→ **What is being asked**
Copy every item below word for word, leaving the pictures out of your answer.

→ **Provided material**
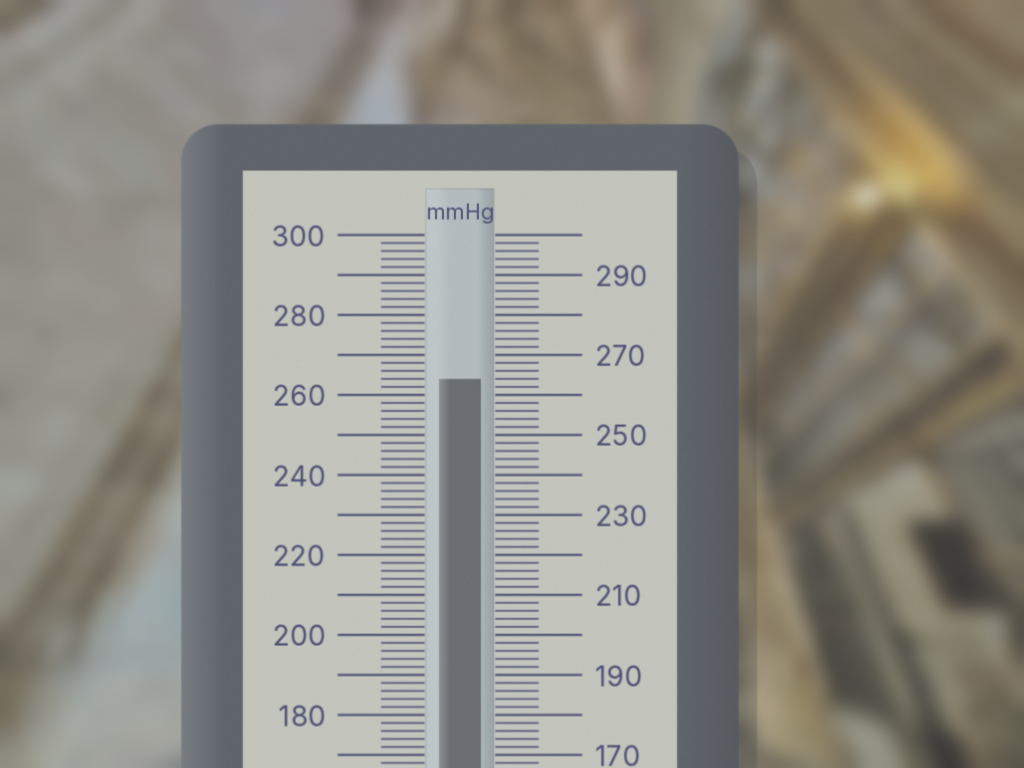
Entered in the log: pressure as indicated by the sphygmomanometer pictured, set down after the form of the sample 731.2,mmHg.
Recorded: 264,mmHg
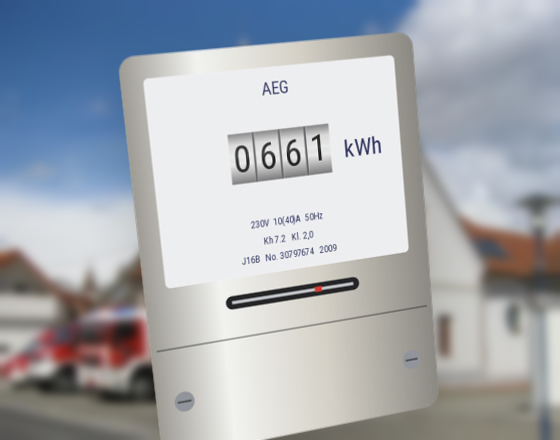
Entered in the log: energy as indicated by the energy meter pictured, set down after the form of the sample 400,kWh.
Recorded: 661,kWh
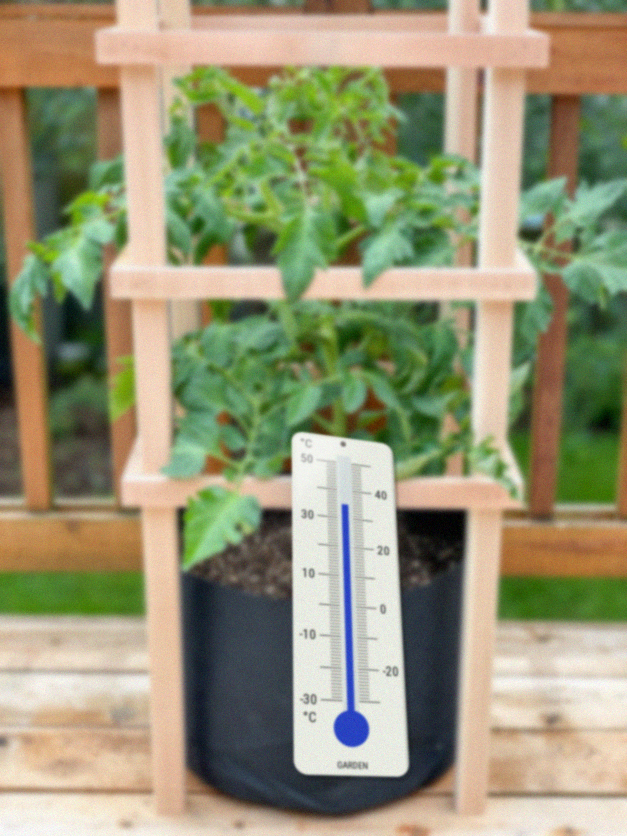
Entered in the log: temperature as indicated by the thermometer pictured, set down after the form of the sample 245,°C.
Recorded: 35,°C
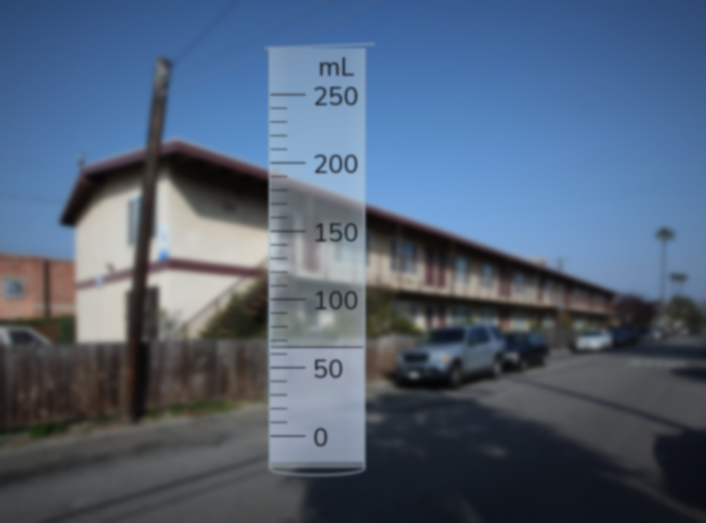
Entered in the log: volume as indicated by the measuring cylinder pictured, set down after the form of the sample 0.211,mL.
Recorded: 65,mL
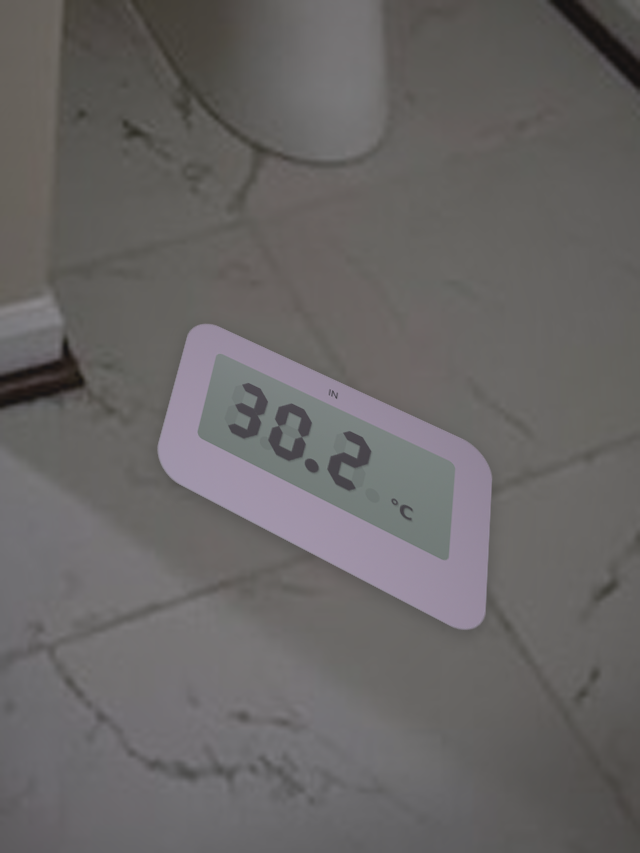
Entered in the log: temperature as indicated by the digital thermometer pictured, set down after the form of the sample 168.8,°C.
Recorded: 30.2,°C
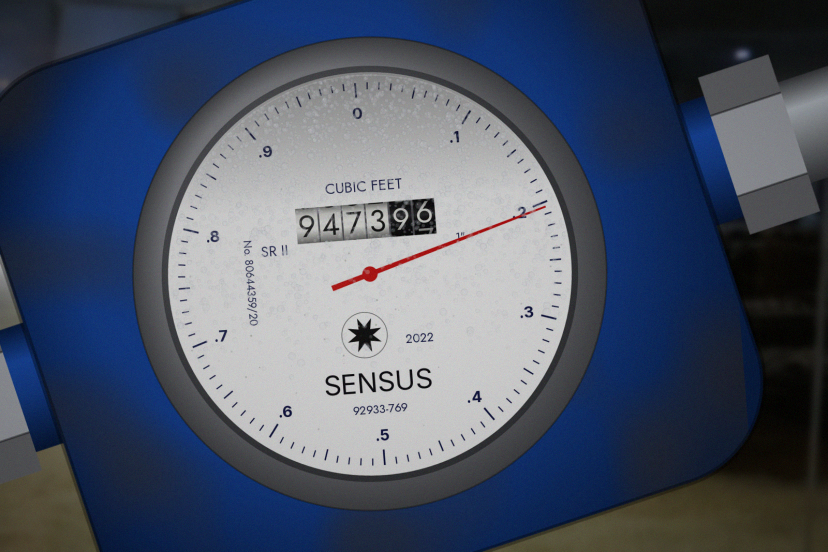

→ **Your solution**
Entered in the log: pressure as indicated by the sphygmomanometer pictured, set down after the form of the sample 731.2,mmHg.
Recorded: 264,mmHg
Entered in the log: energy as indicated by the energy meter pictured, set down after the form of the sample 400,kWh.
Recorded: 661,kWh
Entered in the log: temperature as indicated by the thermometer pictured, set down after the form of the sample 245,°C.
Recorded: 35,°C
Entered in the log: volume as indicated by the measuring cylinder pictured, set down after the form of the sample 0.211,mL.
Recorded: 65,mL
Entered in the log: temperature as indicated by the digital thermometer pictured, set down after the form of the sample 168.8,°C.
Recorded: 30.2,°C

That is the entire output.